Il sogno e il rammarico più grande di Elisa maratoneta?

“Beh, il sogno a livello sportivo è quello di prendermi ancora qualche bella soddisfazione alle prossime Olimpiadi di Londra, nel 2012”.

Un'altra medaglia?

“Sì e di salire sul podio più alto. Quello personale è di allargare la mia famiglia a tre figli”.

Di cosa, Elisa, non dobbiamo mai dimenticarci nella vita di tutti i giorni?

“Il rispetto per se stessi, ma, soprattutto, nei confronti degli altri”.

Non ha mai giocato a calcio?

“Eh, no, no, perché avevo i piedi troppo scarsi. Una volta, mentre giocavo, ho riportato una frattura alla tibia della gamba destra, e allora ho capito di avere un piede che svirgola un po'. Però, tutto sommato, riesco a mettere il piede abbastanza dritto”.

Simpatizza per qualche squadra?

“Sono juventina, essendo piemontese”.

Ha un idolo?
“Del Piero, perché è una bella e grande persona. Ho avuto modo di conoscerlo a Torino ed è una persona che in quel mondo lì è riuscita a rimanere normale”.

In che ruolo giocava Elisa Rigaudo?

“Attaccante, però, ero più quella che correva che quella che prendeva la palla”.

Attaccante in quegli sprazzi di calcio giocato; e nella vita, che cosa: attaccante, centrocampista, difensore, portiere?

“Adesso come adesso, visto che sono diventata un po' più equilibrata, forse centrocampista. Una volta ero più attaccante. Oggi sono diventata più osservatrice e meno impulsiva”.
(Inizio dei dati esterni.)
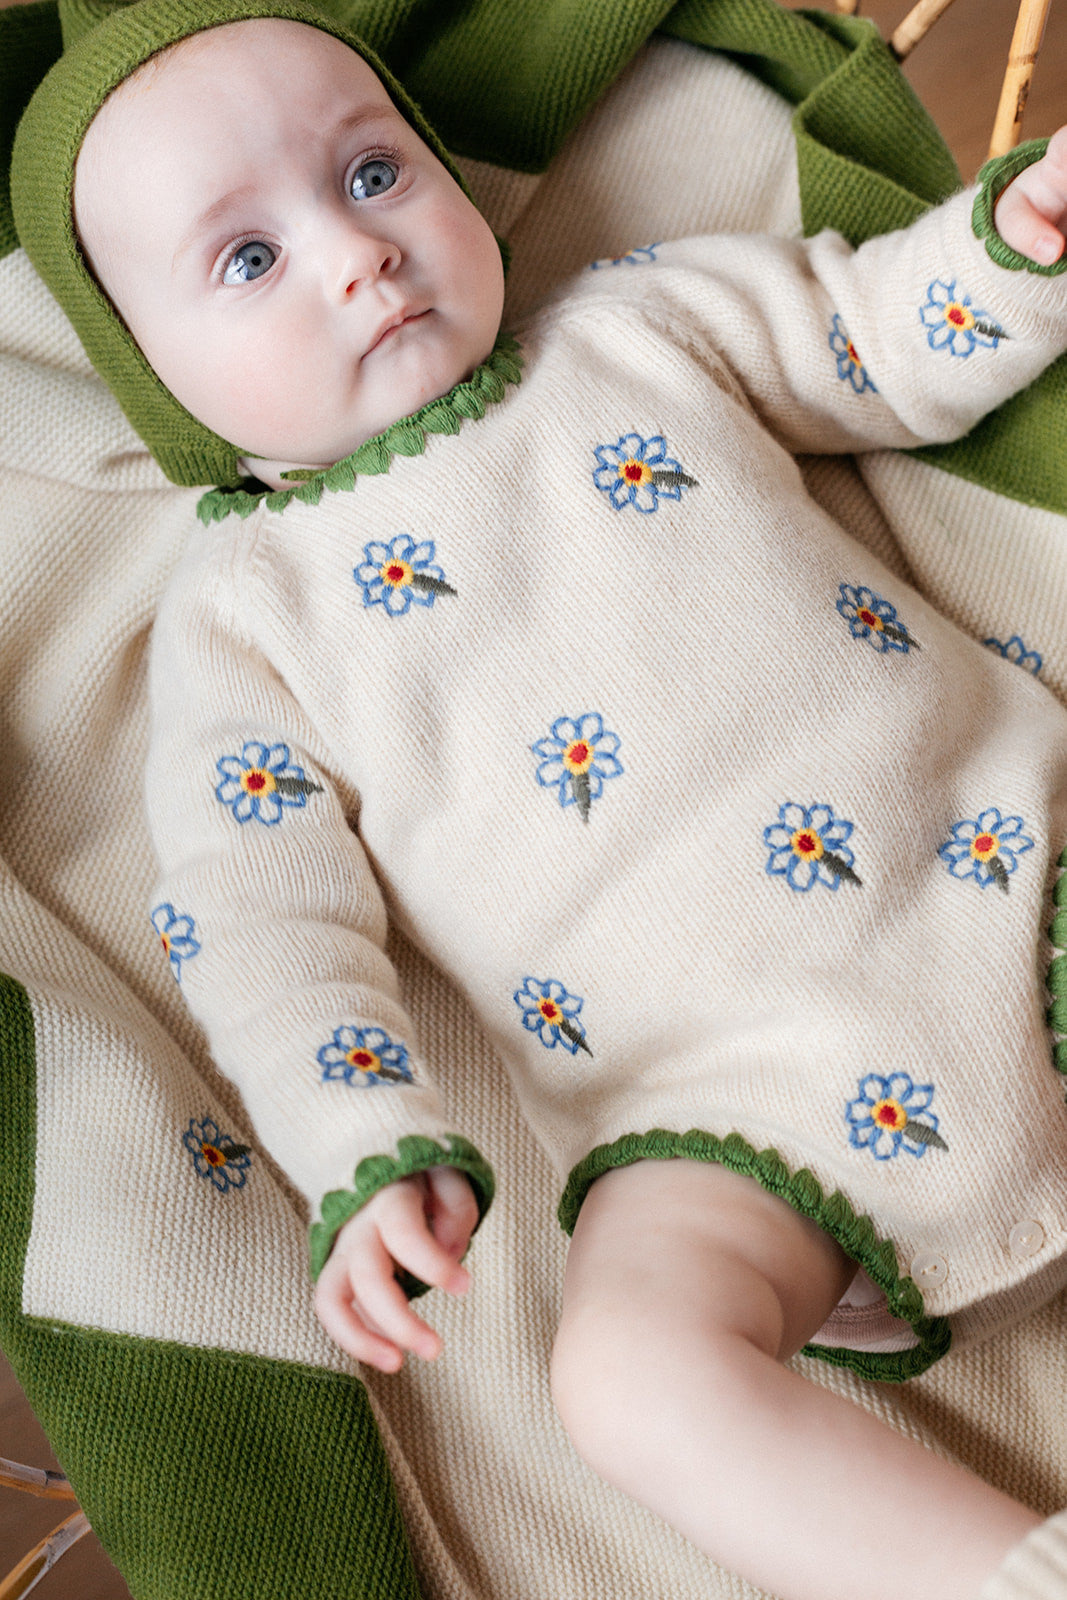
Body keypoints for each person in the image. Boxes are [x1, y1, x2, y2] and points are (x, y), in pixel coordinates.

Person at [13, 3, 1067, 1595]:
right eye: (247, 262)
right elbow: (258, 926)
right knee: (625, 1377)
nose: (355, 255)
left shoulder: (642, 323)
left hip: (1009, 866)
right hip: (721, 1111)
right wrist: (364, 1136)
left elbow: (877, 340)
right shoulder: (244, 628)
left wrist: (1009, 250)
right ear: (155, 376)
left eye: (372, 173)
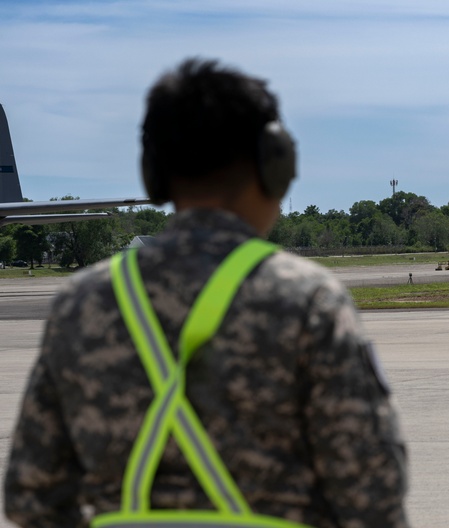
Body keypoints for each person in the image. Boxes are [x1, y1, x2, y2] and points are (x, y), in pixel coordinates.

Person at [4, 58, 409, 527]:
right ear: (275, 164)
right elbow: (372, 495)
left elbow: (31, 496)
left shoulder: (81, 303)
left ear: (154, 172)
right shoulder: (307, 301)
Quando nascerà il pargoletto?

“Credo intorno a metà settembre”.

Magari il 17, che è il numero della stella e la data della sua nascita?

“Se nascesse il 17, per me sarebbe perfetto”.

Grazie Elisa e in bocca al lupo! E arrivederci sul massimo gradino del podio a Londra 2012.

“Grazie, arrivederci e buona giornata!”